No fim do fatídico ano, o músico ainda tentaria uma oportunidade na Bélgica, mas, às vésperas do exame, recebeu a informação que lhe caiu como um balde de água fria. “Não fui fazer a prova porque devia ser presencial, mas só tive acesso a essa informação quando faltava apenas uma semana para o exame”, disse o músico. “Eles provavelmente pensaram que eu estivesse naquele país”.

Determinado, Feliciano não hesitou. Foi em frente. Em 2021 foi aprovado no curso de mestrado em regência na UFRN e em janeiro do ano seguinte deu início aos seus estudos de forma remota. Percebendo que em algum momento precisaria estar no Brasil, solicitou então autorização para se afastar de suas funções na UEM, de Moçambique, onde, para além de professor, era também já diretor do curso de licenciatura em Música desde 2015.
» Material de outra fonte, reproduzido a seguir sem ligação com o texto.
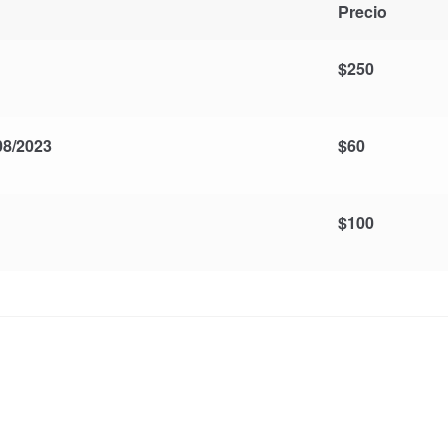
Precio
$
250
8/2023
$
60
$
100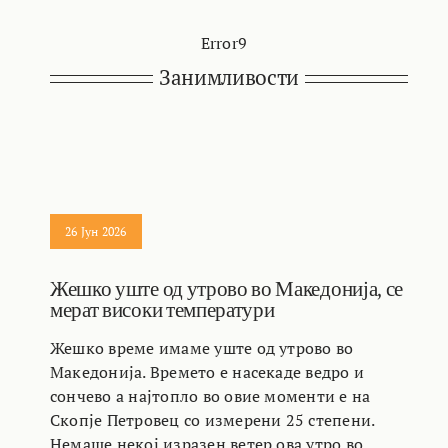
Error9
Занимливости
26 Јун 2026
Жешко уште од утрово во Македонија, се
мерат високи температури
Жешко време имаме уште од утрово во
Македонија. Времето е насекаде ведро и
сончево а најтопло во овие моменти е на
Скопје Петровец со измерени 25 степени.
Немаше некој изразен ветер ова утро во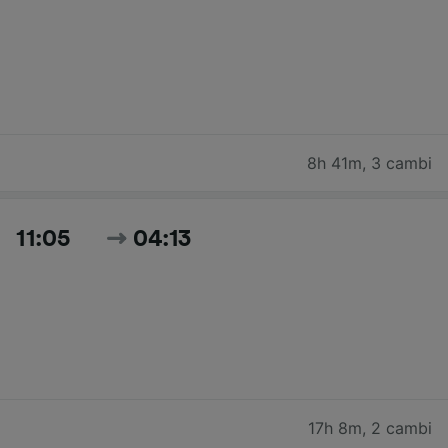
8h 41m
,
3 cambi
11:05
04:13
17h 8m
,
2 cambi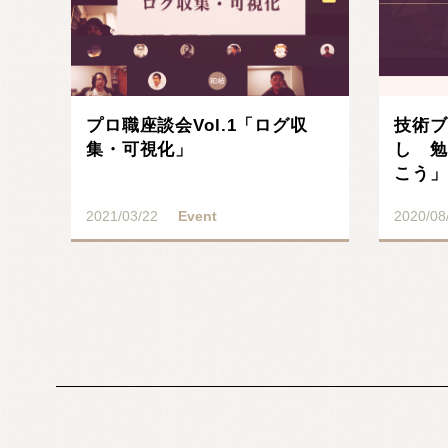
プロ職座談会Vol.1「ログ収
技術ブ
集・可視化」
し 勉
こう」
2021/03/22
Event
2020/08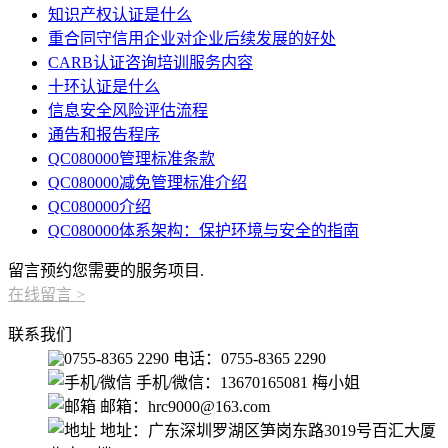
知识产权认证是什么
重合同守信用企业对企业后续发展的好处
CARB认证咨询培训服务内容
十环认证是什么
信息安全风险评估流程
通告和报告程序
QC080000管理标准条款
QC080000减免管理标准介绍
QC080000介绍
QC080000体系架构：保护环境与安全的指南
留言预约您需要的服务项目.
在线留言
>
联系我们
电话：0755-8365 2290
手机/微信：13670165081 梅小姐
邮箱：hrc9000@163.com
地址：广东深圳罗湖区笋岗东路3019号百汇大厦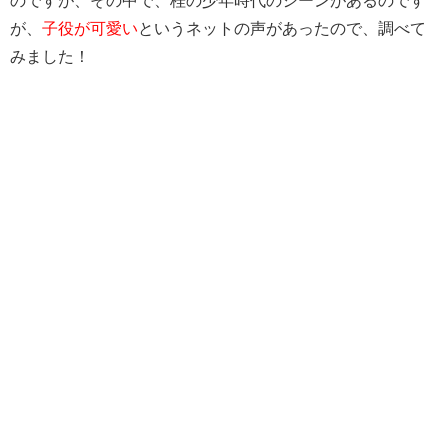
が、
子役が可愛い
というネットの声があったので、調べて
みました！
Junto à permissão, veio a má notícia: devido às restrições orçamentárias em seu país, ele não contaria com apoio financeiro para seus estudos no Brasil. Para complicar tudo mais um pouco, superadas as restrições sanitárias da covid-19, as aulas do segundo semestre na UFRN voltavam agora ao regime presencial. “Aí fiquei em pânico porque não tinha como sair do meu país para seguir com os estudos e já não estava mais trabalhando”, conta o aguerrido músico que, à época, chegou a apresentar um quadro inicial de depressão.

No limiar de desistir de seu objetivo, Feliciano fez sua última tentativa. “Quando já não tinha mais esperanças e inclusive pensava em desistir de lutar por este sonho de estudar Regência, eis que numa atitude de puro desespero naveguei no Google e casualmente me deparei com o edital da UFRJ que estava aberto e tinha uma vaga para a área”, lembra.

Depois da tempestade, o Sol sempre aparece. Aprovado, o novo aluno conta que a EM/UFRJ não apenas está superando suas expectativas, mas também lhe proporciona um ambiente vibrante e enriquecedor para aprofundar sua paixão pela Música. “Isto diz muito para alguém que saiu do seu país para ir atrás de um sonho”, comenta.

Feliciano destaca também a qualidade das aulas de Regência e a competência dos docentes, alguns dos quais gentilmente o aceitaram como assistente (professores Carlos Almada, Fábio Aduor, Pauxy Gentil Nunes e Rodrigo Cicchelli). “Há outros que igualmente merecem o meu muito obrigado, como o prof. Giulio Draghi, o prof. Sergio Alvares e o prof. Joao Vidal, que tem me ajudado desde o processo seletivo e principalmente no processo para conseguir a bolsa CAPES, que me permitiu estar no Brasil, além das professoras Juliana Melleiro e Maria José Chevitarese, que é, sem dúvida, a minha mãe acadêmica”, agradece o moçambicano para quem a jornada na UFRJ é muito mais do que uma mera busca por um diploma.

Ele carrega consigo um desejo profundo de levar os conhecimentos adquiridos na Escola para sua comunidade em Moçambique, onde planeja contribuir para a cena musical e educacional através da pesquisa dos ritmos locais. Sua formação na UFRJ o capacitará a desempenhar um papel crucial como regente coral e educador musical, respondendo a uma demanda ainda não plenamente atendida em seu país.

Para ele, cada minuto gasto na UFRJ é um passo em direção à realização de um sonho que o acompanha há anos. Com a sabedoria que adquiriu ao longo de sua trajetória, Feliciano encara cada desafio como uma oportunidade de crescimento e aprendizado. E com a humildade de suas palavras, deixa-nos uma valiosa lição de vida:

“Fiz uma longa caminhada desde que terminei a licenciatura há 13 anos. Hoje vejo perfeitamente que todas essas tentativas fracassadas que quase me levaram à depressão só serviram para me mostrar que ainda não tinha encontrado a universidade para realizar o meu sonho. Agora só lamento que as 24 horas que o dia tem não me permitam estudar tudo o que preciso e que a UFRJ dispõe, então me contento em explorar ao máximo esse tempo que tenho, pois quando chegar a hora de voltar para o meu país, todas estas oportunidades vão ficar aqui no Brasil. Para mim, realmente, CADA MINUTO CONTA!”, ensina Feliciano.